Shiite Lebanese members of Iranian-backed Hezbollah walk barefoot as they carry a poster showing Hezbollah drones with Arabic words that read: ‘We are coming,’ during the holy day of Ashoura in a southern suburb of Beirut, Lebanon, Aug. 9, 2022. (AP/Hussein Malla)

IDF troops are currently positioned behind defenses and on the rear slopes away from Hezbollah missiles. An invasion would put them in harm’s way while not even solving the problem it was meant to address — Hezbollah’s fire at Israeli civilians.

The IDF could take every square inch of territory 10 — even 20 — kilometers from the border, and Hezbollah would still be able to rain rockets down across Israel.

The fight would turn into a costly maneuver war, combined with Israel inflicting massive damage on Lebanon, while Hezbollah does the same to Israel’s home front.

This picture taken on December 31, 2023 from southern Lebanon shows smoke billowing across the border in northern Israel after the Iran-backed Hezbollah terror group launched a barrage of rockets amid ongoing cross-border tensions. (Hasan FNEICH/AFP)

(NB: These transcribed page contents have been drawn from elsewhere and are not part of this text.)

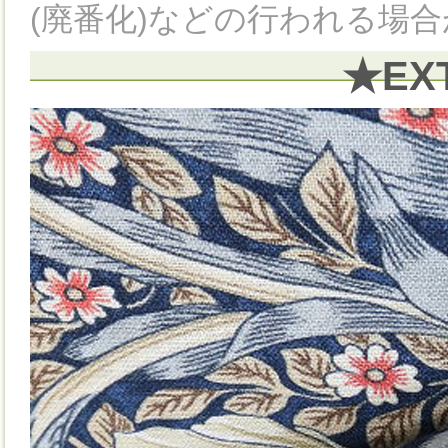
(廃番化)などの行われる場
★EX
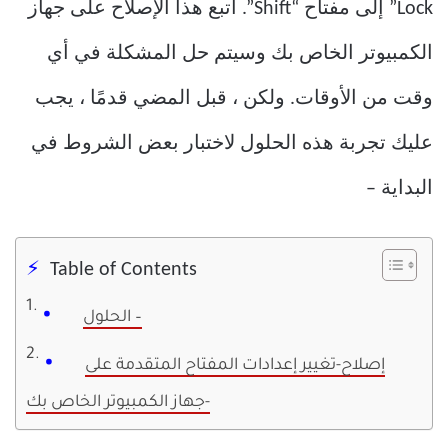
Lock” إلى مفتاح “Shift”. اتبع هذا الإصلاح على جهاز
الكمبيوتر الخاص بك وسيتم حل المشكلة في أي
وقت من الأوقات. ولكن ، قبل المضي قدمًا ، يجب
عليك تجربة هذه الحلول لاختبار بعض الشروط في
البداية –
Table of Contents
الحلول –
إصلاح-تغيير إعدادات المفتاح المتقدمة على
جهاز الكمبيوتر الخاص بك-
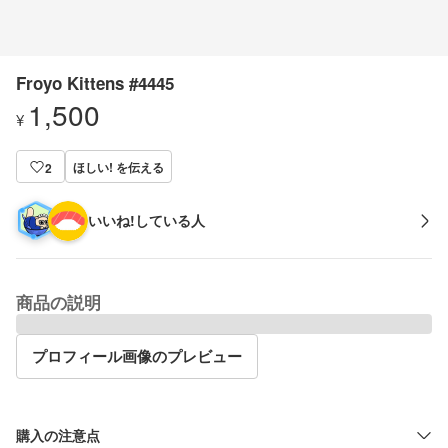
Froyo Kittens #4445
1,500
¥
ほしい! を伝える
2
いいね!している人
商品の説明
プロフィール画像のプレビュー
購入の注意点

It would, in effect, be another war meant not to defeat Hezbollah but to deter it through punishment — the same type of campaign that was proven so woefully ineffective on October 7.

And it would end in a ceasefire agreement, one that residents of the north are unlikely to put much stock in.

Israel would have expanded the current war of attrition in the north, but would be in a worse position afterward.

“The price will be far, far greater than the achievement,” Ortal cautioned.

That doesn’t leave Israel with great options.

Prime Minister Benjamin Netanyahu (left) and Defense Minister Yoav Gallant attend a press conference at the Kirya military base in Tel Aviv, Oct. 28, 2023. (Abir Sultan/Pool Photo via AP)

Still, it needs to come to a decision in Gaza. Israel could enhance the military campaign temporarily to maximize its achievements before declaring some sort of end to the war. Netanyahu could also introduce a new type of pressure on Sinwar by finally allowing the Palestinian Authority to start taking control of areas in Gaza, which could allow Israel to shorten this stage of the fight against Hamas.

Or it could take the view that the war on Hamas is only one small preliminary fight in a generational struggle against Iran and its proxies, and accept Sinwar’s terms to start building the IDF for its impending invasion of Lebanon a few short years down the road.

In any event, a simultaneous fight against both Hamas and Hezbollah right now is not a situation Israel should put itself into.

“Why would an army that was built 30 years for deterrence operations suddenly be able to defeat both Hamas and Hezbollah militarily?” asked Ortal.

Or, as Sun Tzu wrote 2,500 years ago, “The good fighters of old first put themselves beyond the possibility of defeat, and then waited for an opportunity to defeat the enemy.”